A fury, a hatred, boiled up within Jennifer. She began physically to shake, without encouragement from Jane.

‘ That’s how I felt, Jennifer. Worse than you, even. That’s why I killed Gerald and why I’m doing what I am to you. Balancing the score. An eye for an eye, a tooth for a tooth. Only fair, after what you did .’

‘Steady,’ hissed Ann, close beside her. ‘Calm down.’

‘You are, in fact, Emily’s godmother, are you not?’

‘Yes.’

‘A child you love, like your own.’

‘Yes.’

Jennifer’s shaking worsened and she felt Ann’s hand on her arm, restraining her.

‘Was there any discussion between you and Mr Lomax about Emily?’

‘He said whatever happened he couldn’t give her up: that Emily was his life. And that he’d make Jennifer agree to his having Emily with us.’

Jennifer felt an emptiness, a void. He couldn’t have been this cruel. He would have had to hate her to be this cruel: to have used her, like the matron and Emma and Fran and Harriet used her.

‘ That’s it, Jennifer: that’s what it was, all the time. Still think you’re the luckiest woman in the world?’

‘What was Mr Lomax’s intention, as far as you were aware?’

Rebecca remained staring straight at the dock, the look of contempt on her face again. ‘As far as I was aware Gerald intended divorcing Jennifer and getting custody of Emily.
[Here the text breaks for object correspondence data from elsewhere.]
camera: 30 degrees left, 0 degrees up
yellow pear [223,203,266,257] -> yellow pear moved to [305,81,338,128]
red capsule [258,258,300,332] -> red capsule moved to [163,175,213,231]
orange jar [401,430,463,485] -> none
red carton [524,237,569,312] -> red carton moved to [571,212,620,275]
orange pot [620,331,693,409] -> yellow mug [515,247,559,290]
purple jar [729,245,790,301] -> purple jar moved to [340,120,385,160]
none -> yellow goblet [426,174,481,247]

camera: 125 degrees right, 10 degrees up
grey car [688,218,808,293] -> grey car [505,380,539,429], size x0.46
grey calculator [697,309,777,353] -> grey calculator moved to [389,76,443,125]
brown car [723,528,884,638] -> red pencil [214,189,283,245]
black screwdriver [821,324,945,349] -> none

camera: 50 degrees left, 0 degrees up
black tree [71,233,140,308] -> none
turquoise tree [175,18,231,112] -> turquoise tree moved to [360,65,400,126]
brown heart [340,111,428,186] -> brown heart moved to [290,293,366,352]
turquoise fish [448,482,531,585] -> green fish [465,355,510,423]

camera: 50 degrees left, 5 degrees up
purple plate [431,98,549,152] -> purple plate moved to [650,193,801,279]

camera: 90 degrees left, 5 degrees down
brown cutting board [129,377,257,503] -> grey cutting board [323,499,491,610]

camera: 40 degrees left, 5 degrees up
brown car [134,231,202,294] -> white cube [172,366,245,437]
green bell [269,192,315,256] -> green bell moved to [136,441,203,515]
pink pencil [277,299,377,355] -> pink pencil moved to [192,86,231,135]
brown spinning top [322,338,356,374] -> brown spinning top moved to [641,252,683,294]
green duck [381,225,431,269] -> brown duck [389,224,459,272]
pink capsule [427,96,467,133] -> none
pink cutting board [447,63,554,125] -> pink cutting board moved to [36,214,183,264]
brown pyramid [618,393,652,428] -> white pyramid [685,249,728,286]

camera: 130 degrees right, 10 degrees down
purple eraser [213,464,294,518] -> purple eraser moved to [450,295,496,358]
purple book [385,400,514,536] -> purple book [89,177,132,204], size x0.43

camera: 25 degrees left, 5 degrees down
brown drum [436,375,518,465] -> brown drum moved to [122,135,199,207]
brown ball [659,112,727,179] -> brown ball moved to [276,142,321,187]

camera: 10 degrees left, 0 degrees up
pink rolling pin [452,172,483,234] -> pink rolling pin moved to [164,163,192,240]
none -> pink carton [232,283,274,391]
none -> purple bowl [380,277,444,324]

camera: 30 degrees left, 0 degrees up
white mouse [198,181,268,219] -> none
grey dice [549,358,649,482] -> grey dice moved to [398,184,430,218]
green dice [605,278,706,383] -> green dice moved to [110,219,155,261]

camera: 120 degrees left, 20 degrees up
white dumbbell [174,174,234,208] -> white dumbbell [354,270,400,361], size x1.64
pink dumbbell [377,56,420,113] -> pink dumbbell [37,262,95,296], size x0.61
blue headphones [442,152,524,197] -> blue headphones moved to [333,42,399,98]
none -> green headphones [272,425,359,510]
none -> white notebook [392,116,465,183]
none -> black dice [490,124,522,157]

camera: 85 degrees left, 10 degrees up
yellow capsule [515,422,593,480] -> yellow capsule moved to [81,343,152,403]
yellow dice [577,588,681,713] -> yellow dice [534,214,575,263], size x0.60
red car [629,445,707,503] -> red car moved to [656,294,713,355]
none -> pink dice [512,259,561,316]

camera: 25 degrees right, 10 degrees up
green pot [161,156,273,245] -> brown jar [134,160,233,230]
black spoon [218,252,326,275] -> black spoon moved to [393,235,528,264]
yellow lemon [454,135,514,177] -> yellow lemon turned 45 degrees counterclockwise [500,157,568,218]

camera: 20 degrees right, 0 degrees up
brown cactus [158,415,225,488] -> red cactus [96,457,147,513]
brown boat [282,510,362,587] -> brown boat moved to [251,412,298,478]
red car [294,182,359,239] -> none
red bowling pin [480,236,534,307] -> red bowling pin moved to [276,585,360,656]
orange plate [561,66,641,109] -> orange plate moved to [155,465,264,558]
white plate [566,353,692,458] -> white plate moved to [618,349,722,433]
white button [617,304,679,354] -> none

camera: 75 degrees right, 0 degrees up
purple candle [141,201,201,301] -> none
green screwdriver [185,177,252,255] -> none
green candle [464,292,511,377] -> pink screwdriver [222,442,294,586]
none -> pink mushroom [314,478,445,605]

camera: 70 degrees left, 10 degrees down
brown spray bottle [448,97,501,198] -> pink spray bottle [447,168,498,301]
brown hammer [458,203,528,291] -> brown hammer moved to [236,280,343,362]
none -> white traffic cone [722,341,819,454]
And then we would marry.’

‘ Left with nothing! Tossed out, with the garbage. ’

‘And for the three of you to become a family?’

‘Yes.’ Rebecca’s voice was soft again, trembling with the uncertainty of a happiness she’d now never achieve.

‘Gerald would have told Mrs Lomax what he intended with the child, as well as wanting a divorce, wouldn’t he?’

‘Objection!’ protested Hall. ‘There is no way the witness can speculate about a conversation, if any, between Mr and Mrs Lomax.’

‘Mr Keflin-Brown,’ rebuked the judge, mildly.

‘I beg the court’s indulgence and of course withdraw the question

…’ apologized the older barrister.

‘ Too late. Motive all sorted and made perfectly clear. You’re for the drop, Jennifer. Would have been if they still hanged murderers.’